Türkiye Büyük Millet Meclisi'nde bütçe görüşmeleri bu haftada da devam edecek. Çevre, Şehircilik ve İklim Değişikliği Bakanlığı bütçe görüşmeleri, 16 Aralık Salı günü (yarın) mecliste yapılacak.
Çevre ve ekoloji aktivistleri, son olarak “Toprağımızı Vermiyoruz Kampanyası” başlatarak İzmir, Muğla, Balıkesir, Çanakkale, Rize ve ülkenin pekçok ilinde ekoloji mücadelesini sürdürüyor. Çevre aktivistleri, bakanlığın bütçe görüşmeleri öncesinde bir basın açıklaması yayımladı.
Açıklamada, bakanlığın 276 milyar liralık bütçesinin neredeyse yarısının Kentsel Dönüşüm Başkanlığı’na ayrılacağı belirtildi.

“BAKANLIK, TOKİ’NİN FİNANSMAN AYGITINA DÖNÜŞTÜ”
Ayrıca, inşaat faaliyetlerine yönlendirilen bu kaynağın barınma hakkını nitelikli bir biçimde karşılamayı hedeflemediği, bakanlığın fiilen TOKİ’nin finansman aygıtına dönüştüğü eleştirisi yapıldı.
Ekoloji aktivistlerinin yaptığı açıklamada “Geçici barınma alanlarında yaşam koşullarının iyileştirilmemesinin yanı sıra, kalıcı konut üretimi adı altında tarım arazileri, sulak alanlar, zeytinlikler ve mandalina bahçeleri betona gömülmekte; mülkiyet hakkı ve yürürlükteki yasalar hiçe sayılarak bir inşaat ekonomisi işletilmektedir. Sosyal devleti ve koruma dengesini öncelemeyen bu yaklaşım, 2026 bütçesinin kamusal ihtiyaçları değil, müteahhitlerin taleplerinin hedeflediğini açıkça ortaya koymaktadır.
Rezerv yasasıyla acele kamulaştırmaların önünün açılması, bir gecede arazilerimize, evlerimize el konulması, kira yardımlarının yetersiz olması deprem bölgesi başta olmak üzere hak ihlallerini ve hukuksuzluğu çoğaltmaktadır. Bu tablo, iktidarın barınma hakkına bakışının bir göstergesidir” ifadeleri yer aldı.

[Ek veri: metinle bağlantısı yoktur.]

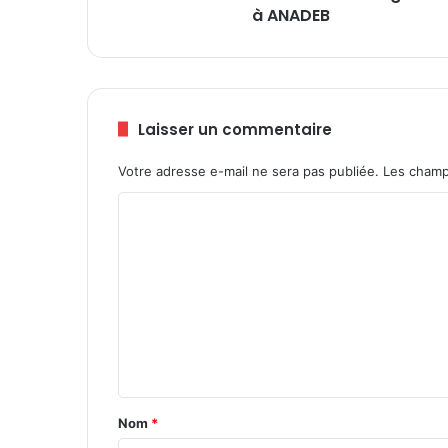
i
à ANADEB
m
b
o
u
(
Laisser un commentaire
C
i
Votre adresse e-mail ne sera pas publiée.
Les champ
n
k
C
a
o
s
s
m
é
m
)
a
e
u
n
n
t
n
o
a
Nom
*
u
i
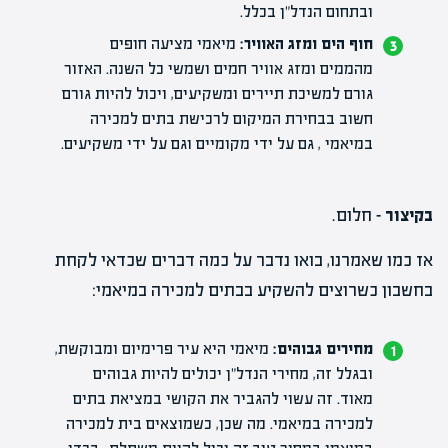
ובתחום הנדל"ן בכלל.
חוף הים ומזג האוויר:
מיאמי מציעה חופים
מהממים ומזג אוויר חמים ושמשי כל השנה. האזור
גורם למשיכת תיירים ומשקיעים, ויכול להיות גורם
חשוב בבחירת המיקום לרכישת בתים למכירה
במיאמי , גם על ידי מקומיים וגם על ידי משקיעים.
בקיצור –
חלום.
אז כמו שאמרנו, בואו נדבר על כמה דברים שכדאי לקחת
בחשבון כשרוצים להשקיע בבתים למכירה במיאמי:
מחירים גבוהים:
מיאמי היא עיר פרימיום ומבוקשת,
ובגלל זה, מחירי הנדל"ן יכולים להיות גבוהים
מאוד. זה עשוי להגביר את הקושי במציאת בתים
למכירה במיאמי. מה שכן, כשמוצאים בית למכירה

“2026 BÜTÇESİ RANTI BÜYÜTMEK İÇİN HARCANACAK”
Açıklamanın devamında, “AFAD’a ayrılan bütçe afetleri önleyici kamucu politikalar için kullanılmayacak, tıpkı 99 depreminden sonra toplanan deprem vergilerinin akıbetinde olduğu gibi göstermelik kalacak ve boşa harcanacaktır. Afet bütçesinin önemli kısmı ise yine inşaat şirketlerine aktarılacak; 2026 bütçesi rantı büyütmek için harcanacaktır.
2026 bütçesinde doğayı ve biyolojik çeşitliliği koruma, hava, su ve toprak kirliliğinin önlenmesi, havza planlamaları, orman ve kıyı ekosistemlerinin iyileştirilmesi için ayrılan kaynaklar, büyük ölçekli inşaat projeleri için ayrılan kamu kaynaklarının yanında sembolik düzeyde kalmaktadır” denildi.
“MADEN VE İNŞAAT PROJELERİNE DENETLENME KAYNAKLARI AZALTILIYOR”
Açıklamanın devamında şu ifadeler yer aldı:
“ÇED süreçlerinin yalnızca binde birinin olumsuz sonuçlanması, bu mekanizmanın gerçek bir denetim aracı olmadığını gösteriyor. 2026 bütçesinde enerji, maden ve inşaat projelerinin çevresel etkilerinin denetlenmesine ayrılan kaynakların azaltılması ise bu tabloyu daha da karanlıkta bir yere taşıyor.
Maden ve enerji şirketlerinin doğa talanını kolaylaştırmak için çıkartılan 7554 sayılı ‘işgal yasanın’ iptali için Anayasa Mahkemesinden acilen yürürlüğü durdurma kararı beklerken, şirketlere verilen ruhsatların geldiği dehşet verici boyutu görüyoruz.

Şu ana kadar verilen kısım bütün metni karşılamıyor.